Bexley News

Sewer system fix

February deadline looms for plan


The city of Bexley is working toward a Feb. 11 deadline to submit a plan to the Ohio Environmental Protection Agency on how the city will fix its sanitary sewer system and stop overflows.

The remedy may cost an estimated $60 million and take 40 years to implement in its entirety, according to estimates by a consulting firm the city hired to analyze the problem.

"This gives you a guideline of what is really high priority" to address, said Marcie Bland, a representative with New Albany area engineering firm EMH&T, in giving a report to Bexley City Council Jan. 14.

According to Bland's presentation, Bexley's plan will be similar to the city of Columbus' 40-year Wet Weather Management Plan, which the Ohio EPA approved in 2009.

Columbus' plan requires cooperation from Bexley and 21 other neighboring communities. Bexley has eight connections to Columbus' sanitary sewer system, Bland said.

To prepare its plan for the Ohio EPA, Bexley hired EMH&T to conduct a five-year study of the city's sanitary sewer system. The firm's report found that the system is capturing up to 43 percent of stormwater.

"Not only are we capturing 43 percent of the rainfall, but we're also exceeding what Columbus would consider should be our peak flow," she said.

As part of the study, EMH&T compared Bexley's sewer system to Columbus' design standards.

"These sewer systems were designed to carry about 9.7 cubic feet per second," Bland said. "We're at about one and a half times higher than that, which is 14.9 cubic feet per second."

If Bexley follows the 40-year plan, refurbishing the sewer lines will cost about $220,000 a year.

"We knew this day was coming," Councilman Mark Masser said. "It's just figuring out how we're going to pay for it, because the EPA is going to make us do something."

Last June, city council passed an ordinance creating a new water and sewer capital fee, which is being assessed to residents starting this month. The capital fee is to be used exclusively for the replacement and repair of water and sewer infrastructure. The fee is a 6.56 percent premium over the water and sewer rates, equivalent to an approximately $15 per quarter fee for the average Bexley water and sewer bill.

"There is a built-in capital improvements budget in those water and sewer funds," Mayor Ben Kessler said.
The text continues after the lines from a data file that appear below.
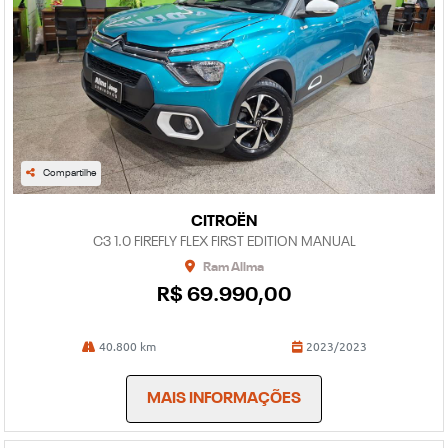
Compartilhe
CITROËN
C3 1.0 FIREFLY FLEX FIRST EDITION MANUAL
Ram Allma
R$ 69.990,00
40.800 km
2023/2023
MAIS INFORMAÇÕES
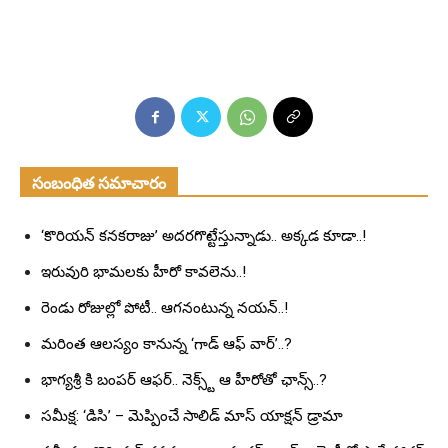
సంబంధిత సమాచారం
‘కొరియన్ కనకరాజు’ అదరగొట్టేస్తున్నాడు.. అక్కడ కూడా..!
ఇరువురి భామలకు హీరో కావలెను..!
రెండు రోజుల్లో పోటీ.. ఆగనంటున్న నయన్..!
మరింత ఆలస్యం కానున్న ‘గాడ్ ఆఫ్ వార్’..?
భాగ్యశ్రీ కి బంపర్ ఆఫర్.. నెక్స్ట్ ఆ హీరోతో ఛాన్స్..?
సమీక్ష: ‘డిసి’ – మెప్పించే సాలిడ్ మాస్ యాక్షన్ డ్రామా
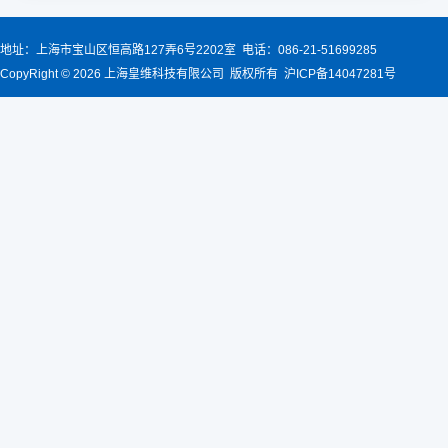
地址：上海市宝山区恒高路127弄6号2202室 电话：086-21-51699285
CopyRight © 2026 上海皇维科技有限公司 版权所有 沪ICP备14047281号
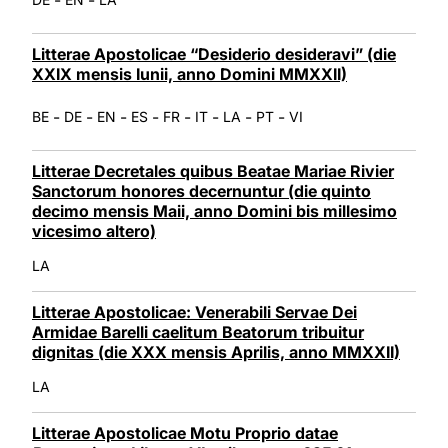
Litterae Apostolicae “Desiderio desideravi” (die
XXIX mensis Iunii, anno Domini MMXXII)
-
-
-
-
-
-
-
-
BE
DE
EN
ES
FR
IT
LA
PT
VI
Litterae Decretales quibus Beatae Mariae Rivier
Sanctorum honores decernuntur (die quinto
decimo mensis Maii, anno Domini bis millesimo
vicesimo altero)
LA
Litterae Apostolicae: Venerabili Servae Dei
Armidae Barelli caelitum Beatorum tribuitur
dignitas (die XXX mensis Aprilis, anno MMXXII)
LA
Litterae Apostolicae Motu Proprio datae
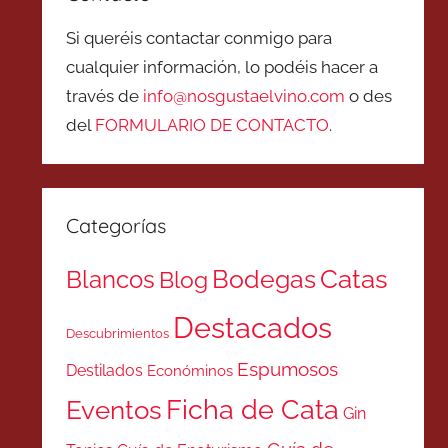
Si queréis contactar conmigo para
cualquier información, lo podéis hacer a
través de
info@nosgustaelvino.com
o des
del
FORMULARIO DE CONTACTO
.
Categorías
Catas
Bodegas
Blancos
Blog
Destacados
Descubrimientos
Espumosos
Destilados
Económinos
Ficha de Cata
Eventos
Gin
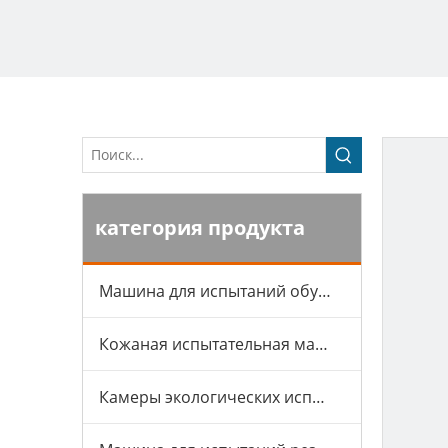
категория продукта
Машина для испытаний обуви
Кожаная испытательная машина
Камеры экологических испытаний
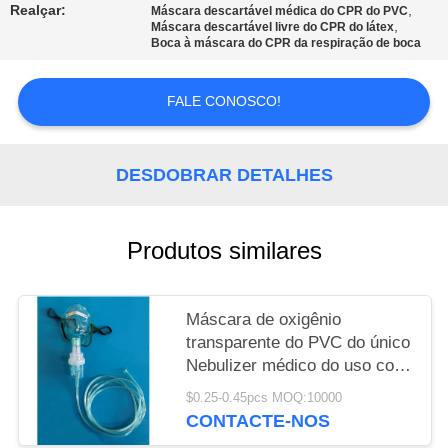
Realçar:
,
Máscara descartável médica do CPR do PVC
,
Máscara descartável livre do CPR do látex
PRIVACY
Boca à máscara do CPR da respiração de boca
POLICY
FALE CONOSCO!
DESDOBRAR DETALHES
Produtos similares
Máscara de oxigênio
transparente do PVC do único
Nebulizer médico do uso com
tubulação
$0.25-0.45pcs MOQ:10000
CONTACTE-NOS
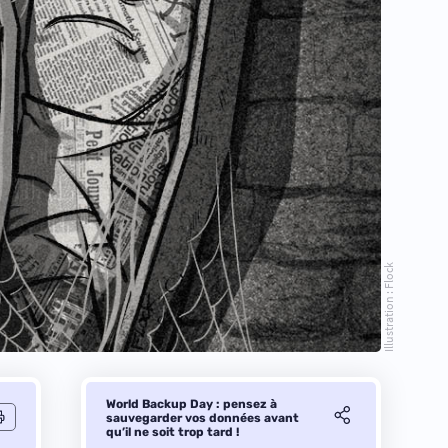
Illustration : Flock
World Backup Day : pensez à
sauvegarder vos données avant
qu’il ne soit trop tard !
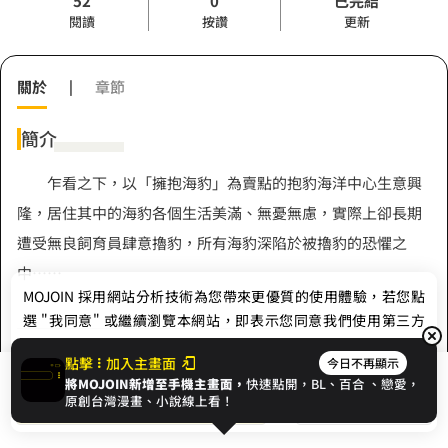
52
0
已完結
閱讀
按讚
更新
關於
|
章節
簡介
乍看之下，以「擁抱海豹」為賣點的抱豹海洋中心生意興
隆，居住其中的海豹各個生活美滿、無憂無慮，實際上卻長期
遭受無良飼育員肆意擼豹，所有海豹深陷於被擼豹的恐懼之
中……
MOJOIN
採用網站分析技術為您帶來更優質的使用體驗，若您點
選 "我同意" 或繼續瀏覽本網站，即表示您同意我們使用第三方
Cookie，欲瞭解更多資訊請見
隱私權政策
。
作者
點擊
加入主畫面
今日不再顯示
將MOJOIN新增至手機主畫面，
快速點開，BL、
百合
、戀愛，
我同意
開始閱讀
收藏
原創台灣漫畫、小說線上看！
紳士之夜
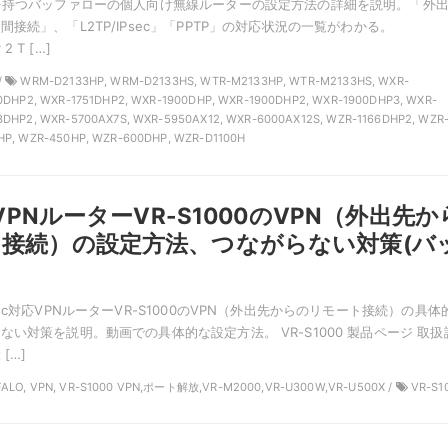
を持つバッファローの個人向け無線ルーターの設定方法の詳細を説明。「外
接続」、「L2TP/IPsec」「PPTP」の対応状況の一覧がわかる。
 2 T […]
/
WRM-D2133HP, WRM-D2133HS, WTR-M2133HP, WTR-M2133HS, WXR-
50DHP2, WXR-1751DHP2, WXR-1900DHP, WXR-1900DHP2, WXR-1900DHP3, WXR-
3DHP2, WXR-5700AX7S, WXR-5950AX12, WXR-6000AX12S, WZR-1166DHP2, WZR
HP, WZR-450HP, WZR-600DHP, WZR-D1100H
応VPNルーターVR-S1000のVPN（外出先か
接続）の設定方法、つながらない対策(バ
ec対応VPNルーターVR-S1000のVPN（外出先からのリモート接続）の具体
い対策を説明。動画での具体的な設定方法。 VR-S1000 製品ページ 取扱
[…]
FALO, VPN, VR-S1000 VPN,ポート解放,VR-M2000,VR-U300W,VR-U500X /
VR-S1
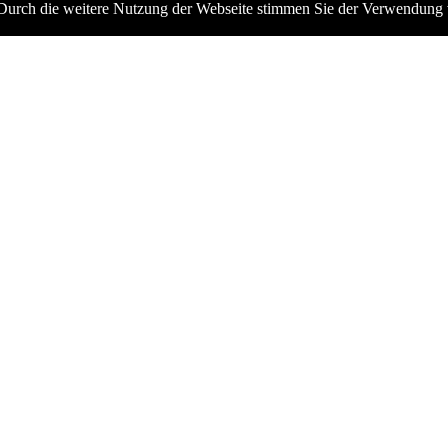
te. Durch die weitere Nutzung der Webseite stimmen Sie der Verwendun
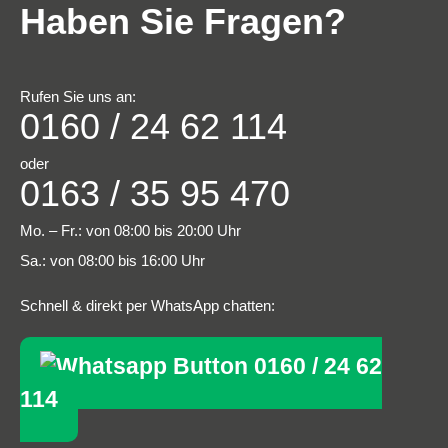
Haben Sie Fragen?
Rufen Sie uns an:
0160 / 24 62 114
oder
0163 / 35 95 470
Mo. – Fr.: von 08:00 bis 20:00 Uhr
Sa.: von 08:00 bis 16:00 Uhr
Schnell & direkt per WhatsApp chatten:
0160 / 24 62
114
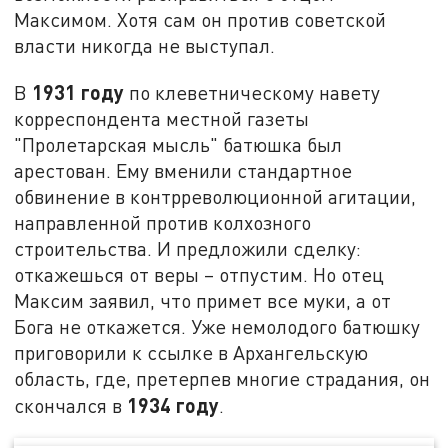
Максимом. Хотя сам он против советской
власти никогда не выступал.
1931 году
В
по клеветническому навету
корреспондента местной газеты
"Пролетарская мысль" батюшка был
арестован. Ему вменили стандартное
обвинение в контрреволюционной агитации,
направленной против колхозного
строительства. И предложили сделку:
откажешься от веры – отпустим. Но отец
Максим заявил, что примет все муки, а от
Бога не откажется. Уже немолодого батюшку
приговорили к ссылке в Архангельскую
область, где, претерпев многие страдания, он
1934 году
скончался в
.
The capital fee will not cover the entire cost of the $60 million, 40-year plan, however, and city officials must discuss how to pay for the rest of the project, Kessler said.

Once the city's sewer improvement plan has been submitted to the Ohio EPA, the agency will review the plan and indicate if the plan has been approved. If rejected, the city can negotiate on how to revise the plan.